Bisogna fidarsi di questa Inter

Bisogna fidarsi. Parto da questo presupposto per la capacità che ha avuto l’Inter nel costruirsi un finale tanto emozionante. Le due gare d’andata di Coppa Italia prima e Champions league poi, hanno dato buone notizie in termini di risultato, mentre il rallentamento a Parma aveva innervosito l’ambiente.
Arrivati ad aprile con tutto ancora in gioco e la concreta possibilità di approdare in semifinale di Champions e finale di Coppa Italia, oltre alla lotta scudetto col Napoli, è necessario fare una premessa sul valore raggiunto dal club per poter descrivere più serenamente un paio di preoccupazioni su questa stagione e un aspetto che manca in vista della prossima.
L’Inter ha raggiunto un livello di competitività impossibile da immaginare solo pochi anni fa.
Lo standard è quello di un top club europeo e non tanto o non solo per il numero di trofei conquistati ma per la competitività che la squadra garantisce ormai stabilmente.
In questi anni, oltre a due scudetti, due coppe Italia e tre supercoppe ci sono state anche una finale di Europa League una di Champions.
C’è però una palese difficoltà nel riconoscere a Inzaghi i meriti. L’opinione pubblica si divide tra sinceri estimatori del tecnico che ne riconoscono un valore cresciuto ogni anno di più e critici talvolta molesti che gli rifilano dei complimenti imbarazzati, infastiditi, nei quali piazzano un plauso pallido, abbonato ad una stima di maniera “si dai è bravo…”, per poi chiudere i ragionamenti con più critiche che complimenti.
Questo nutrito numero di critici, presente anche tra molti tifosi, da una parte sta aspettando che l’Inter venga eliminata e/o perda lo scudetto per confortare le perplessità ed ergersi a capipopolo dei “ridimensionatori”. Dall’altra aumenta senza riguardo le vere o presunte colpe del tecnico per le sconfitte del recente passato. Lo scudetto andato al Milan nel suo primo anno da tecnico nerazzurro, quello successivo consegnato al Napoli, con il mantra di un Inter che avrebbe perso due campionati “pur avendo la squadra più forte”. Tutto omettendo cos’era accaduto il primo anno in estate e gli stravolgimenti interni dell’anno seguente con Lukaku, Skriniar, Brozovic, Gagliardini che volevano andarsene e la squadra con tanti mal di pancia.

::::::::::

Dettagli del problema:
Puoi ricopiare fedelmente il brano sull'Inter partendo da «L’Inter ha raggiunto» e proseguendo fino a «una di Champions.»?

Contenuto trascritto delle pagine
::::::::::

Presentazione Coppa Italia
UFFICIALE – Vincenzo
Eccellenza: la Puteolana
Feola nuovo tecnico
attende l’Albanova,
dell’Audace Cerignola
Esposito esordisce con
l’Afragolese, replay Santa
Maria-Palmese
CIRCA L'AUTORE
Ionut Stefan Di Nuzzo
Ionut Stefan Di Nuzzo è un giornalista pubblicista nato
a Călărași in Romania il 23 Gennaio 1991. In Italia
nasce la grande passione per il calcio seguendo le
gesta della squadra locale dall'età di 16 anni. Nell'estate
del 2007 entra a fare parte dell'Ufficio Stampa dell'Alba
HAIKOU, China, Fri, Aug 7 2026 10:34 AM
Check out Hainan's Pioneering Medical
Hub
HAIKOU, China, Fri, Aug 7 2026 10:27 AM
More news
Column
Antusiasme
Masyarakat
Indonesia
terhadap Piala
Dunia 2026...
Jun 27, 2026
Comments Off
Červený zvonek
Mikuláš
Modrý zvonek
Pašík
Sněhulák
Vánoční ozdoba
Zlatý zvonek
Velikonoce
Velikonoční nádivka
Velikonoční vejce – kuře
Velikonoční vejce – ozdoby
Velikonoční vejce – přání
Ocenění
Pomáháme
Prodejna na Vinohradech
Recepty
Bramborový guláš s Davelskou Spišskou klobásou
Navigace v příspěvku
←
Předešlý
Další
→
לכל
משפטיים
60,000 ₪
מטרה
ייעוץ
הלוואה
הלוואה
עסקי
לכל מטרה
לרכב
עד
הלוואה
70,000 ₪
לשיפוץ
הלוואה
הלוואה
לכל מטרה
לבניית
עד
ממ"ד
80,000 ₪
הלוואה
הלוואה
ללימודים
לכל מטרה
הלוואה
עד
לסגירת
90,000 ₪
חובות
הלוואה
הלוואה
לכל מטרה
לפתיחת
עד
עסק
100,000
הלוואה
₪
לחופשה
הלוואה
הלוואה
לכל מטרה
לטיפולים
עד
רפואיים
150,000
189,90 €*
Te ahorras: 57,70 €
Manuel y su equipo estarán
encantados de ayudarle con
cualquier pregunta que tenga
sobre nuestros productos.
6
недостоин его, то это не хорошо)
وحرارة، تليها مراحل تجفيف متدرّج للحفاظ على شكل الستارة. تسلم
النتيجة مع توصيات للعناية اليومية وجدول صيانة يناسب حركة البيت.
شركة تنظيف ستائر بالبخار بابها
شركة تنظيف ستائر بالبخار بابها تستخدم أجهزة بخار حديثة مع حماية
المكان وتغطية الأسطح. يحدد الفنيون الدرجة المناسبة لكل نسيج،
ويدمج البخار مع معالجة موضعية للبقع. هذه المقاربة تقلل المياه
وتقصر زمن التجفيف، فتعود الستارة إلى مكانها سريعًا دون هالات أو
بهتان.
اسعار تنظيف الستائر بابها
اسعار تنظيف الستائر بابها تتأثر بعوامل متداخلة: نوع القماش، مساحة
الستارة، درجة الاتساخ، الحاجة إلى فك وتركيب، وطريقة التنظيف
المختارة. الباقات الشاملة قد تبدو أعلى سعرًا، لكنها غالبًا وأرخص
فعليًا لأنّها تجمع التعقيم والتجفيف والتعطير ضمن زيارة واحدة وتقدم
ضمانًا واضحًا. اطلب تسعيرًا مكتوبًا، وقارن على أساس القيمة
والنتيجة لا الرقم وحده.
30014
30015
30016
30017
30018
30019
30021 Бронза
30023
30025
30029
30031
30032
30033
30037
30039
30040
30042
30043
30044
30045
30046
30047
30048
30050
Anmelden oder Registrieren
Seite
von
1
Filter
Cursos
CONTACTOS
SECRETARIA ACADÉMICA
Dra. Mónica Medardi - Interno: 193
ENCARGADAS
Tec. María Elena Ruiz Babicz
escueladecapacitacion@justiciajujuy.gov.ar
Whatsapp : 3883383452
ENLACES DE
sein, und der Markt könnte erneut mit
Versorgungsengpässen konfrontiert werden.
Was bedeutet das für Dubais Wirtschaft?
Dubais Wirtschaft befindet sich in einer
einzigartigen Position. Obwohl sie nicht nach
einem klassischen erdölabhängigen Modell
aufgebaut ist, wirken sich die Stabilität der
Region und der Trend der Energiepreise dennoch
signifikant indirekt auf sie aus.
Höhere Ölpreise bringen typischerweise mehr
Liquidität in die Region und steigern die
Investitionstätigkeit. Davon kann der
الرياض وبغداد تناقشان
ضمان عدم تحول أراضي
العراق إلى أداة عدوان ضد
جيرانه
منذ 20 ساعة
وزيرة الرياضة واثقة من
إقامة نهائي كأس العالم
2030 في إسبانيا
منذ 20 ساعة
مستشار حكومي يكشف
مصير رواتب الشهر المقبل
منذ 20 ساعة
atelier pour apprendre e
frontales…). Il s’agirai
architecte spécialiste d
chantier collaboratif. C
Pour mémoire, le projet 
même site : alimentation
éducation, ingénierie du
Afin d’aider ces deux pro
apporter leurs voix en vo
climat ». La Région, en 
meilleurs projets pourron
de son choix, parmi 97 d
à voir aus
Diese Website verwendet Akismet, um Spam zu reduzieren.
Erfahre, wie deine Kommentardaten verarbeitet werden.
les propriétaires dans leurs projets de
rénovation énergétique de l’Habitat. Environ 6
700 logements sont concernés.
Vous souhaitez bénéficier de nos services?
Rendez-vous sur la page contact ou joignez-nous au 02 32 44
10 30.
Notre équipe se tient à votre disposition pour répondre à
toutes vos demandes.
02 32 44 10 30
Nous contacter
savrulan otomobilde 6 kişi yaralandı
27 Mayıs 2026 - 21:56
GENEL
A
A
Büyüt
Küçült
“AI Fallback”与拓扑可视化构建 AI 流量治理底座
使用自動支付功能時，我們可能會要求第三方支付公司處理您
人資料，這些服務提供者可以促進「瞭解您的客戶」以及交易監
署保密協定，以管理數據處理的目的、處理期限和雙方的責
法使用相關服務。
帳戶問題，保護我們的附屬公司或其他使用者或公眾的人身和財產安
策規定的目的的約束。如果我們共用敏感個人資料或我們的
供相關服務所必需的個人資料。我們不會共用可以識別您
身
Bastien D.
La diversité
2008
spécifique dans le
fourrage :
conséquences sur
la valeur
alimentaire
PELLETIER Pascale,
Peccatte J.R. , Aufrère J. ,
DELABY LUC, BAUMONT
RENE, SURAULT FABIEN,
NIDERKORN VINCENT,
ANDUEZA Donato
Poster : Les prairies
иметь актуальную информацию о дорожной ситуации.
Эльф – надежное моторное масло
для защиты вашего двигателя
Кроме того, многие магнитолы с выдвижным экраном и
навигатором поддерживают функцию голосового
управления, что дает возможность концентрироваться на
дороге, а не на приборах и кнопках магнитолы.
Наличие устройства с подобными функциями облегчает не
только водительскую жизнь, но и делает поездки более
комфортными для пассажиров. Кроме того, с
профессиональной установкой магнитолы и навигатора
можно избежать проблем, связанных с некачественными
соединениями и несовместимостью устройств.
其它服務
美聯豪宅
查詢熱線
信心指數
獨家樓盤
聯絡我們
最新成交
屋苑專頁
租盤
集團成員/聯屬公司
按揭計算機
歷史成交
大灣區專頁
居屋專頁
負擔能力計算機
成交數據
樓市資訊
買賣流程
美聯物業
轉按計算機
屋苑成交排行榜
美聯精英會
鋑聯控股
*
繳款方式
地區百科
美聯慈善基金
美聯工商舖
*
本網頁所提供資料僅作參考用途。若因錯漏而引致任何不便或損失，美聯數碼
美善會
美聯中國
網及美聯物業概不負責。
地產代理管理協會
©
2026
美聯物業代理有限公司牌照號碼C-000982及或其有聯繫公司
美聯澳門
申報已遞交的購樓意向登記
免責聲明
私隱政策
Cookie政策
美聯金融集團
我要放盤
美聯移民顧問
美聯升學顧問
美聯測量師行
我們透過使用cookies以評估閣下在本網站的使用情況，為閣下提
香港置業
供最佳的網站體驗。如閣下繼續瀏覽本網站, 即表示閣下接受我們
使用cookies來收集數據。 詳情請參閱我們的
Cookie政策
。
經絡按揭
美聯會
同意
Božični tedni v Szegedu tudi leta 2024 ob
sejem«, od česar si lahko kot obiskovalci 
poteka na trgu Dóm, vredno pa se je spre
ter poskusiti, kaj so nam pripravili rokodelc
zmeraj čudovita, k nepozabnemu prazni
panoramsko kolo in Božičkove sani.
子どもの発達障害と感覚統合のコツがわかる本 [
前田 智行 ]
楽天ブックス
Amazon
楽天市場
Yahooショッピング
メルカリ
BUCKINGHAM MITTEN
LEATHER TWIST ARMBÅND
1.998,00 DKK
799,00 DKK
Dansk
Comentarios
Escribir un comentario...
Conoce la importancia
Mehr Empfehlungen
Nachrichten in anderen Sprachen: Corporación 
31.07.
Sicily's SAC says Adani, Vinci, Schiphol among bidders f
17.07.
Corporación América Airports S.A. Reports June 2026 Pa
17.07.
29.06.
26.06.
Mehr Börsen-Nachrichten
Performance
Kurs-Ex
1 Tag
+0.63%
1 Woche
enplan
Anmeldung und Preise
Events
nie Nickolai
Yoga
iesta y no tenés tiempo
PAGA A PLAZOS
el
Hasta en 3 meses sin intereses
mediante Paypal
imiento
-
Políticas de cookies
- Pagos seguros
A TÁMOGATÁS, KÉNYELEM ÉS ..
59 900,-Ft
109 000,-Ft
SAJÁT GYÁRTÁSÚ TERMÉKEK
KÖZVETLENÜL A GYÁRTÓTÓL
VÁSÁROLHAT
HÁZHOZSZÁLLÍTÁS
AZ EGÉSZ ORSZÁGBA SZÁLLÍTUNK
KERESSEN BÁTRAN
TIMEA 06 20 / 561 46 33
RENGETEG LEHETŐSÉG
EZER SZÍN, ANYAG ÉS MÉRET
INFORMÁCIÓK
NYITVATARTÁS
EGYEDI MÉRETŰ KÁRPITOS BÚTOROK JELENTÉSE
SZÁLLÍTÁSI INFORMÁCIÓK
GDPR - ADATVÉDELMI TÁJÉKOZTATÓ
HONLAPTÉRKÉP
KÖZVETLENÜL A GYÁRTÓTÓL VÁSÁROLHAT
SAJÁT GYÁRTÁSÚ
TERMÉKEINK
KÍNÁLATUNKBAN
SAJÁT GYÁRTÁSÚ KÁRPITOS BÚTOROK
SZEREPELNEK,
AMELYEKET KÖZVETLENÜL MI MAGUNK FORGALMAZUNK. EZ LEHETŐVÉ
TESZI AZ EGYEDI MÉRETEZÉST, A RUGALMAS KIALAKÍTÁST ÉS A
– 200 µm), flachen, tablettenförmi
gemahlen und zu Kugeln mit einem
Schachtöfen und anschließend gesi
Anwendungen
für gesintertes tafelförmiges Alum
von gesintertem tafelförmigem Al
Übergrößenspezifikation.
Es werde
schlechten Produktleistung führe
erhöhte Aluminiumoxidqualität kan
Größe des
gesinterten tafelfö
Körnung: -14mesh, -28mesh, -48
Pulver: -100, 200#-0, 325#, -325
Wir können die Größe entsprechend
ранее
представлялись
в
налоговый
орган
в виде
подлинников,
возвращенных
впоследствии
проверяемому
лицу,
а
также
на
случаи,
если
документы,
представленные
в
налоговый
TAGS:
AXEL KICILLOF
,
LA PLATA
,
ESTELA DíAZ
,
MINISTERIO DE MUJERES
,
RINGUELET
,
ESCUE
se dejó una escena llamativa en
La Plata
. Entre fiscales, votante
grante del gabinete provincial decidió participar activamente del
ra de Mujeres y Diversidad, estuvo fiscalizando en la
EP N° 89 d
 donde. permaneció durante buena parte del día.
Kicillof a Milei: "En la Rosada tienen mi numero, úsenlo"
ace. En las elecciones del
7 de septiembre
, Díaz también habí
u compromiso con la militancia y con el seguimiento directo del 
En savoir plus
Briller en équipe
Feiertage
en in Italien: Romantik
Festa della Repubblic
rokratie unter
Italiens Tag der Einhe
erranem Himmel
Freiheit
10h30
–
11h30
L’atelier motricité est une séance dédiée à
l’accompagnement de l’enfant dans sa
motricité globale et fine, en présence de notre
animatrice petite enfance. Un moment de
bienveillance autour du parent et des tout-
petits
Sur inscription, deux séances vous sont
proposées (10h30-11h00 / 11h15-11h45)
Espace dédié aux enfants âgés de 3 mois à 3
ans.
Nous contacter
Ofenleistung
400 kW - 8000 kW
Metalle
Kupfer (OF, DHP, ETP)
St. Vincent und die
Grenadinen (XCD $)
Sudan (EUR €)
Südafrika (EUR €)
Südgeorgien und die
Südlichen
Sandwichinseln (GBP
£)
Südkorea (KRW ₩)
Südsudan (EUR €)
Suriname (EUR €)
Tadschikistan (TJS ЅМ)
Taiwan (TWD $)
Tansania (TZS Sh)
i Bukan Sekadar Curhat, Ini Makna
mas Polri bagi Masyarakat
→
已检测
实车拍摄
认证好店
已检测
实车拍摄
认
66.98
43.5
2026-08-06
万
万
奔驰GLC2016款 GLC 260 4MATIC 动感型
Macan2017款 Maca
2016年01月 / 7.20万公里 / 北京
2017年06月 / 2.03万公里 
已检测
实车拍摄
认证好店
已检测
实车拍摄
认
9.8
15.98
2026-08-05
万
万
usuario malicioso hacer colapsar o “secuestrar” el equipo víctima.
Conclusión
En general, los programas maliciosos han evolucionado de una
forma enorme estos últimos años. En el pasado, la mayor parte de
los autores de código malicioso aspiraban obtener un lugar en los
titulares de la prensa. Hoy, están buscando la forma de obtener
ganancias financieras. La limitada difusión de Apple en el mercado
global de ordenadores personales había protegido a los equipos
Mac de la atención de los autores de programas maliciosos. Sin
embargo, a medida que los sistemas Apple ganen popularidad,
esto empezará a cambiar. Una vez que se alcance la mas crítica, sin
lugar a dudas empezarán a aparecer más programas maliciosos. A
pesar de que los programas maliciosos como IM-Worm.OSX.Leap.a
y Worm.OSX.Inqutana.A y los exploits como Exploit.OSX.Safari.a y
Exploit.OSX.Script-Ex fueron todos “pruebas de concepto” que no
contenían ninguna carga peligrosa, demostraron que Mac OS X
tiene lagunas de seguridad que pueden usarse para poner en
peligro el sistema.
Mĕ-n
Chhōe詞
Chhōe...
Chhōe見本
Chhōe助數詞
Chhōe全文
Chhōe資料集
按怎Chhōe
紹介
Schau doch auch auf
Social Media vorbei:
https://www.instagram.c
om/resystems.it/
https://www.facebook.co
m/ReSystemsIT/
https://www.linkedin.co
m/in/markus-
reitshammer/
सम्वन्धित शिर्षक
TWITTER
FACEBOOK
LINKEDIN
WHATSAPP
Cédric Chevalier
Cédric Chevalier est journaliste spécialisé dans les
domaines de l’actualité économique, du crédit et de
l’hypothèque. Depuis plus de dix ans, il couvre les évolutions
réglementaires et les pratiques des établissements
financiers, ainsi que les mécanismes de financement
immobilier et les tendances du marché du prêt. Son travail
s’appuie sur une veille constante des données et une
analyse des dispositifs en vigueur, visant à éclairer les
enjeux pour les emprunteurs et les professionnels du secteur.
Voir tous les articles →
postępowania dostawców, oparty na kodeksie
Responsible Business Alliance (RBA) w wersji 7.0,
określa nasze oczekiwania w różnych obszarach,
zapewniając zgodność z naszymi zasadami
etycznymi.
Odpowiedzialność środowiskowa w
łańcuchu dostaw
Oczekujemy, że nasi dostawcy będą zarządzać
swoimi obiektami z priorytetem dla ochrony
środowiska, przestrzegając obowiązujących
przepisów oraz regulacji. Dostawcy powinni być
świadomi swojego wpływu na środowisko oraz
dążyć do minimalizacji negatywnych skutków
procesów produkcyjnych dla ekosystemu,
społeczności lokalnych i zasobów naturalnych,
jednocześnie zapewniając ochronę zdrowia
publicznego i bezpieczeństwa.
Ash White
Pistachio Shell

::::::::::

La risposta:
L’Inter ha raggiunto un livello di competitività impossibile da immaginare solo pochi anni fa.
Lo standard è quello di un top club europeo e non tanto o non solo per il numero di trofei conquistati ma per la competitività che la squadra garantisce ormai stabilmente.
In questi anni, oltre a due scudetti, due coppe Italia e tre supercoppe ci sono state anche una finale di Europa League una di Champions.